Your assignment →
Each entry must be restated word for word.

Saved data entries
------------

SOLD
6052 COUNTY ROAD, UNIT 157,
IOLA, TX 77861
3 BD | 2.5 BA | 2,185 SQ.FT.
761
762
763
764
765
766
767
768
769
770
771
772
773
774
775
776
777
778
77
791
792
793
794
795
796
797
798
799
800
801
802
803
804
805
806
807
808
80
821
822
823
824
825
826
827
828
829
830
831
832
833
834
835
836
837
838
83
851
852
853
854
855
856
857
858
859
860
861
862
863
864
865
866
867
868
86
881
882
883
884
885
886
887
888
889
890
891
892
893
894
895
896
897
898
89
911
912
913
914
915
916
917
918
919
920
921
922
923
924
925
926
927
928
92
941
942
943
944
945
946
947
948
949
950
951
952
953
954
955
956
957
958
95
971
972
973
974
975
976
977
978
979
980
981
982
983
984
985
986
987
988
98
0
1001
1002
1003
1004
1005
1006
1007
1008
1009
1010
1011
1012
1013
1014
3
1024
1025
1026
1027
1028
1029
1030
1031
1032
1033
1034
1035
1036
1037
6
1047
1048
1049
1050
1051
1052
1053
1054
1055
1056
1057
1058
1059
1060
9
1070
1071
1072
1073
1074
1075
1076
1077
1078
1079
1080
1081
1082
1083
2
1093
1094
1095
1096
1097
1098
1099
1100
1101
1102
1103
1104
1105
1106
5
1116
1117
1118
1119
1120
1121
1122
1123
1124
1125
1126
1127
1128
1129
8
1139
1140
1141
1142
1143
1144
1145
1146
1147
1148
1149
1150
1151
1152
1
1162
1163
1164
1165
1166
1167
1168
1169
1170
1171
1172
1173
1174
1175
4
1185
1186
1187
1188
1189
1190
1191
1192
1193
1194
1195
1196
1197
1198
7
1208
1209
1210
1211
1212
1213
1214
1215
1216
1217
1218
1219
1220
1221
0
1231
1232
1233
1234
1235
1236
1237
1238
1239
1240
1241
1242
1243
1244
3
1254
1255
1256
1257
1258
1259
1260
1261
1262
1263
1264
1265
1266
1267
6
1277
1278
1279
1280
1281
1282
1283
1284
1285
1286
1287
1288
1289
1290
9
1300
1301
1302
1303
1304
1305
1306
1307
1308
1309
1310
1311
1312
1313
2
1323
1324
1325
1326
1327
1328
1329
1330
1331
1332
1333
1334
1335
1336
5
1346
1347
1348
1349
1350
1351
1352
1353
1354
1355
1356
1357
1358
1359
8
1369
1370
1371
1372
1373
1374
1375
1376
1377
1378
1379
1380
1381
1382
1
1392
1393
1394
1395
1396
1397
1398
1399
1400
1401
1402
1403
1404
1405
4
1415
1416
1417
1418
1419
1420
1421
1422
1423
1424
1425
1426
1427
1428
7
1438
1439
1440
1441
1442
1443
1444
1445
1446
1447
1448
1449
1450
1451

------------

Your response →
SOLD
6052 COUNTY ROAD, UNIT 157,
IOLA, TX 77861
3 BD | 2.5 BA | 2,185 SQ.FT.
761
762
763
764
765
766
767
768
769
770
771
772
773
774
775
776
777
778
77
791
792
793
794
795
796
797
798
799
800
801
802
803
804
805
806
807
808
80
821
822
823
824
825
826
827
828
829
830
831
832
833
834
835
836
837
838
83
851
852
853
854
855
856
857
858
859
860
861
862
863
864
865
866
867
868
86
881
882
883
884
885
886
887
888
889
890
891
892
893
894
895
896
897
898
89
911
912
913
914
915
916
917
918
919
920
921
922
923
924
925
926
927
928
92
941
942
943
944
945
946
947
948
949
950
951
952
953
954
955
956
957
958
95
971
972
973
974
975
976
977
978
979
980
981
982
983
984
985
986
987
988
98
0
1001
1002
1003
1004
1005
1006
1007
1008
1009
1010
1011
1012
1013
1014
3
1024
1025
1026
1027
1028
1029
1030
1031
1032
1033
1034
1035
1036
1037
6
1047
1048
1049
1050
1051
1052
1053
1054
1055
1056
1057
1058
1059
1060
9
1070
1071
1072
1073
1074
1075
1076
1077
1078
1079
1080
1081
1082
1083
2
1093
1094
1095
1096
1097
1098
1099
1100
1101
1102
1103
1104
1105
1106
5
1116
1117
1118
1119
1120
1121
1122
1123
1124
1125
1126
1127
1128
1129
8
1139
1140
1141
1142
1143
1144
1145
1146
1147
1148
1149
1150
1151
1152
1
1162
1163
1164
1165
1166
1167
1168
1169
1170
1171
1172
1173
1174
1175
4
1185
1186
1187
1188
1189
1190
1191
1192
1193
1194
1195
1196
1197
1198
7
1208
1209
1210
1211
1212
1213
1214
1215
1216
1217
1218
1219
1220
1221
0
1231
1232
1233
1234
1235
1236
1237
1238
1239
1240
1241
1242
1243
1244
3
1254
1255
1256
1257
1258
1259
1260
1261
1262
1263
1264
1265
1266
1267
6
1277
1278
1279
1280
1281
1282
1283
1284
1285
1286
1287
1288
1289
1290
9
1300
1301
1302
1303
1304
1305
1306
1307
1308
1309
1310
1311
1312
1313
2
1323
1324
1325
1326
1327
1328
1329
1330
1331
1332
1333
1334
1335
1336
5
1346
1347
1348
1349
1350
1351
1352
1353
1354
1355
1356
1357
1358
1359
8
1369
1370
1371
1372
1373
1374
1375
1376
1377
1378
1379
1380
1381
1382
1
1392
1393
1394
1395
1396
1397
1398
1399
1400
1401
1402
1403
1404
1405
4
1415
1416
1417
1418
1419
1420
1421
1422
1423
1424
1425
1426
1427
1428
7
1438
1439
1440
1441
1442
1443
1444
1445
1446
1447
1448
1449
1450
1451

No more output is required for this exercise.